The recently set up Rs 3.38 billion plant of M/s Astro Plastics (Private Ltd, at Port Qasim is one of the two manufacturers of BOPET film (polyester films) in Pakistan. Its annual production capacity is 18,000 tons whereas annual production capacity of its competitor M/s Novatex is 25,000 tons. In its complaint M/s Astro Plastics has highlighted that M/s Novatex is indulging in flagrant abuse of its dominant position in PET resin and polyster film market in violation of Section 3 of Competition Act 2010. Furthermore, Federal Board of Revenue (FBR) has made a decision of imposing a tariff structure which falls under the definition of "prohibited agreement" as per Section 4 of the Competition Act, 2010
Similarly M/s. Fine Star Industries (Pvt) Ltd duly supported by other industry players who are manufacturer of PET performs; PET bottles and other plastic products in their complaint have highlighted that M/s Novatex group is indulging in flagrant abuse of its dominant position in PET resin, PET bottles and preforms market in violation of the same sections of Competition Act, 2010 cited above. M/s Novatex enjoys absolute monopoly in resin, preform and film business and undercuts its own buyers by dictating the price set by them.
Whereas effective duty on Novatex's raw material is 2.17%, on Astro Plastics' raw material effective duty has yet to be fixed. According to stakeholders, since two different duty structures for the same final product would render Astro Plastic uncompetitive in the market, the fair duty for import pf PET resin should be not more than 2%. Even with a 2% import duty on PET resin, Novatex would have a 15-20% advantage due to its own resin manufacturing facility, they said adding that any duty above 2% will in effect create a monopoly in the country.
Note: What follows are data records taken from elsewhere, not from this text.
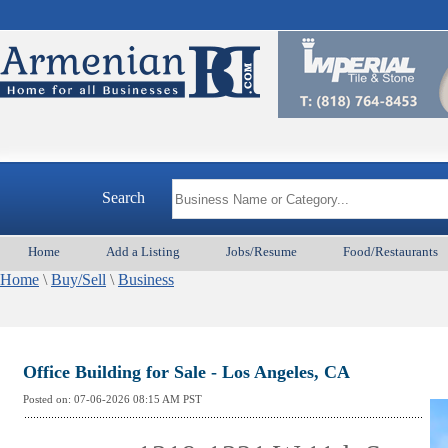
Search
Home
Add a Listing
Jobs/Resume
Food/Restaurants
Home
\
Buy/Sell
\
Business
Office Building for Sale - Los Angeles, CA
Posted on:
07-06-2026 08:15
AM PST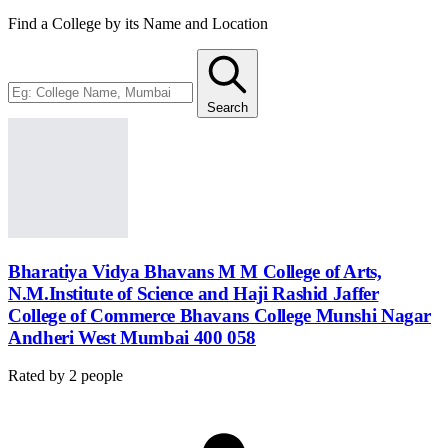
Find a College by its Name and Location
Search
Bharatiya Vidya Bhavans M M College of Arts,
N.M.Institute of Science and Haji Rashid Jaffer
College of Commerce Bhavans College Munshi Nagar
Andheri West Mumbai 400 058
Rated by
2
people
Looking at the financial results of Novatex's in 2011, the sales were Rs 33 billion and profits Rs 1.9 billion. This success cannot be at the expense of fair competition, stakeholders said. Being a vertically integrated group and market leader both a upstream products (manufacturing of PET resin) and downstream products (manufacturing of polyester film, Novatex is enjoying dominant position in Pakistan' market and abusing its dominant position at both levels.
In its complaint, M/s Astro Plastics requested the CCP to look into the matter of "abuse of dominant position of PET resin and BOPET film market in Pakistan" by Novatex, with the assistance of the Ministry of Industries. The CCP has also been requested to ensure that a level playing field is available to all market players.
Similarly, M/s Fine Star Industries (Pvt) Ltd pointed out in its complaint that Novatex is abusing its dominant position in PET resin market by charging different prices to different grade of resin disregarding the fact that all grade of resin are formed from same raw material in same proportion and almost similar manufacturing process.
They further said that since it formation in 1984, Novatex group has enjoyed substantial duty protection on PET resin (bottle grade) from as high as 45% to the current level of 9%.
Over the years Novatex has grown from strength to strength which can be ascertained from its financial performance during the last three years as the topline of the company registered a profound 45% CAGR while the bottom-line notched an impressive 37% CAGR during this period. Apparently, there is no justification for providing tariff protection. They have also invited attention of the CCP to its note issued in August this year to the Ministry of Information Technology, regarding the issue of policy directive within the domain of the Ministry, but anti-competitive in nature.